Speed Up Your Website Step 2 - Send over Shorter Distances

In the last of these posts we discussed the HTTP Archive stats on web page size. Also relevant to webpage performance is the number of roundtrips your customers browser must make to retrieve the objects which make up the page being delivered.


HTTP archive tells us that currently, nearly 100 roundtrips are made for every webpage delivered to a browser. Most of these will be coming back to your origin servers for this content while a few will be going off to other third party domains like Google, Facebook, livechat services etc.

What is the impact on page performance of making these roundtrips?

That all depends on the network time it takes for the browser to traverse the Internet to find and download the files it is looking for.

In an earlier blog post we discussed the performance of networking with respect to CDNs and Dynamic Site Acceleration offerings.
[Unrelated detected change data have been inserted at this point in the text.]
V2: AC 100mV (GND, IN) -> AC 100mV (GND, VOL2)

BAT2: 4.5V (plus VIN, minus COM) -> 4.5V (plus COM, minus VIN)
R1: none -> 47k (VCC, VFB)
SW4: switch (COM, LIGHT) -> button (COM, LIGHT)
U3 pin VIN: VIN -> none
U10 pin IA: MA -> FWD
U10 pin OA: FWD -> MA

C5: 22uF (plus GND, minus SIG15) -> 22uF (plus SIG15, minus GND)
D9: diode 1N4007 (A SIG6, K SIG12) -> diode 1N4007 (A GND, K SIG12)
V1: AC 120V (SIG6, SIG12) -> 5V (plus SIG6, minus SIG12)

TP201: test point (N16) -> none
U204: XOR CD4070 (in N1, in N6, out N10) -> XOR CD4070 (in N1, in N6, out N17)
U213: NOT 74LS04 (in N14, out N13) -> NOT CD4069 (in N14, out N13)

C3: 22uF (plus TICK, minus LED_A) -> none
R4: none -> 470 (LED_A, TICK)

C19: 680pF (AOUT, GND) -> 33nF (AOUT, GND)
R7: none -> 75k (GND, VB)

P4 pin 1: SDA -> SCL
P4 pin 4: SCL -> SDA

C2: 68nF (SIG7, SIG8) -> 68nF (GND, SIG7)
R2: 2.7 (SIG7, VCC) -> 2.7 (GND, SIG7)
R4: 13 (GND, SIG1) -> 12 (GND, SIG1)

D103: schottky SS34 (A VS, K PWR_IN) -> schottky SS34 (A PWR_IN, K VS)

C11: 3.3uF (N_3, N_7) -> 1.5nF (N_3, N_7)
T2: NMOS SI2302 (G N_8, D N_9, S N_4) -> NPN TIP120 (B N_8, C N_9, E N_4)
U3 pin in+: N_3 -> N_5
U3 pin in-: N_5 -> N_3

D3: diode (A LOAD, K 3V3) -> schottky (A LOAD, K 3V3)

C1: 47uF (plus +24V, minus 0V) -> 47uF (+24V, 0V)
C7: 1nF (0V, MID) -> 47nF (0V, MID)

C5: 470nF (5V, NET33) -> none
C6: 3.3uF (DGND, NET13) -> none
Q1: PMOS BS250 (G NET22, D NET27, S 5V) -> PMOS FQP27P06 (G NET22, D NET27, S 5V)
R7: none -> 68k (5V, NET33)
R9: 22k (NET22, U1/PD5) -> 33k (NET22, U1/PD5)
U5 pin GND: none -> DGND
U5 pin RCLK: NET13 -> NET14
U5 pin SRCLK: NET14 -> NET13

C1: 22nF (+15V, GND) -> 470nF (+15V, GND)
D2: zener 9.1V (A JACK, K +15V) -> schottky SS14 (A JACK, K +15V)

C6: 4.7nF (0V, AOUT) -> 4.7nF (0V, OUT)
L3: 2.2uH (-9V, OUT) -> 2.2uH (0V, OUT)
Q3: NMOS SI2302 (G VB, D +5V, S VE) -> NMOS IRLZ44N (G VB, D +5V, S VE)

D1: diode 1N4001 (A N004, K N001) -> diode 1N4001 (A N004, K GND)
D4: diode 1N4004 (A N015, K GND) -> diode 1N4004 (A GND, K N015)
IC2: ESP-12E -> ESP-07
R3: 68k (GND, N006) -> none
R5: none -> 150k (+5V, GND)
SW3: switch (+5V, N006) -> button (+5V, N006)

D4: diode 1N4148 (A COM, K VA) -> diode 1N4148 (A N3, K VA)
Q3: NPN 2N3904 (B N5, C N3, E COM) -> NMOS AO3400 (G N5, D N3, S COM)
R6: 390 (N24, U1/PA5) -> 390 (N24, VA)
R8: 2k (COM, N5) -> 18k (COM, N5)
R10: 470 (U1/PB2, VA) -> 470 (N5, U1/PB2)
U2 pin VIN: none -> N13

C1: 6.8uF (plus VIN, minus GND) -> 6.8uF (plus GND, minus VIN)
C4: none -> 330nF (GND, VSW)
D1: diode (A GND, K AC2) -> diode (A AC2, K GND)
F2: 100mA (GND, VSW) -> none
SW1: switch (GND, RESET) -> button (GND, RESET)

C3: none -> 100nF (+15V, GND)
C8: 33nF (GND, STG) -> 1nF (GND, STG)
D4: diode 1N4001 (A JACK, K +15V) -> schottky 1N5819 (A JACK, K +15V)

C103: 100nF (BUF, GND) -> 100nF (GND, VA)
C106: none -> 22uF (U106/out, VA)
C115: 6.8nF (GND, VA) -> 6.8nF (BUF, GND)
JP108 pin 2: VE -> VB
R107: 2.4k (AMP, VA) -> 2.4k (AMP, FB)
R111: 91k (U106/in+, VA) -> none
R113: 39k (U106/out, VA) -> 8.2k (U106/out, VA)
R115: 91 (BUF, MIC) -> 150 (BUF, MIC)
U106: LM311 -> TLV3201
Relevant from that article is this following comment:

If the origin servers are 1000 klm away from the requesting computer, the fastest roundtrip time will be 9.67ms. We have found that roundtrip times over our sample studied averaged 171ms.

Reducing the roundtrip time for the 100 or so roundtrips required for a page should be advantageous to delivering a fast website.

The effect of reducing distance to content

Prima Facie, reducing the distance between the customers computer and the source of the files being requested by the computer (usually the origin server) should cut the roundtrip time by an equivalent factor – e.g 1000klm to 500klm should cut the time in half. However, this time is affected by the network hops and the packet loss in the networks through which the request travels.

Therefore, ideally, the customers computer should gather content from positions as close as possible to that computer in both distance and network speed. All up – least latency.

How to Bring Files Closer to the User

This is where Content Delivery Networks (CDNs) shine. They are made to distribute copies of website content to nodes closer to the user. Importantly, good CDNs generally have high quality peering relationships with major Telco providers so not only is distribution closer to the users the network hops and therefore latency overall is reduced.

There are plenty of articles written about the caching and dispersion of website content to nodes close to the user by Content Delivery Networks so I wont cover that here. See as a starter http://en.wikipedia.org/wiki/Content_delivery_network if more info is required.

Importantly, the probability of having your content delivered from CDN nodes closer to the end user will depend on the spread of the user base, the amount of traffic from your site, the depth of the pages requested and the number of CDN PoPs your CDN employs. See my recent blog post on cachability of websites on CDNs; How Many PoPs Does it Take to Cache a Website for a detailed discussion of these factors.


Bringing content closer to the end user through the implementation of a CDN is a tried and true method of improving website speed. The trick is to choose the best distribution platform for your particular website and user base.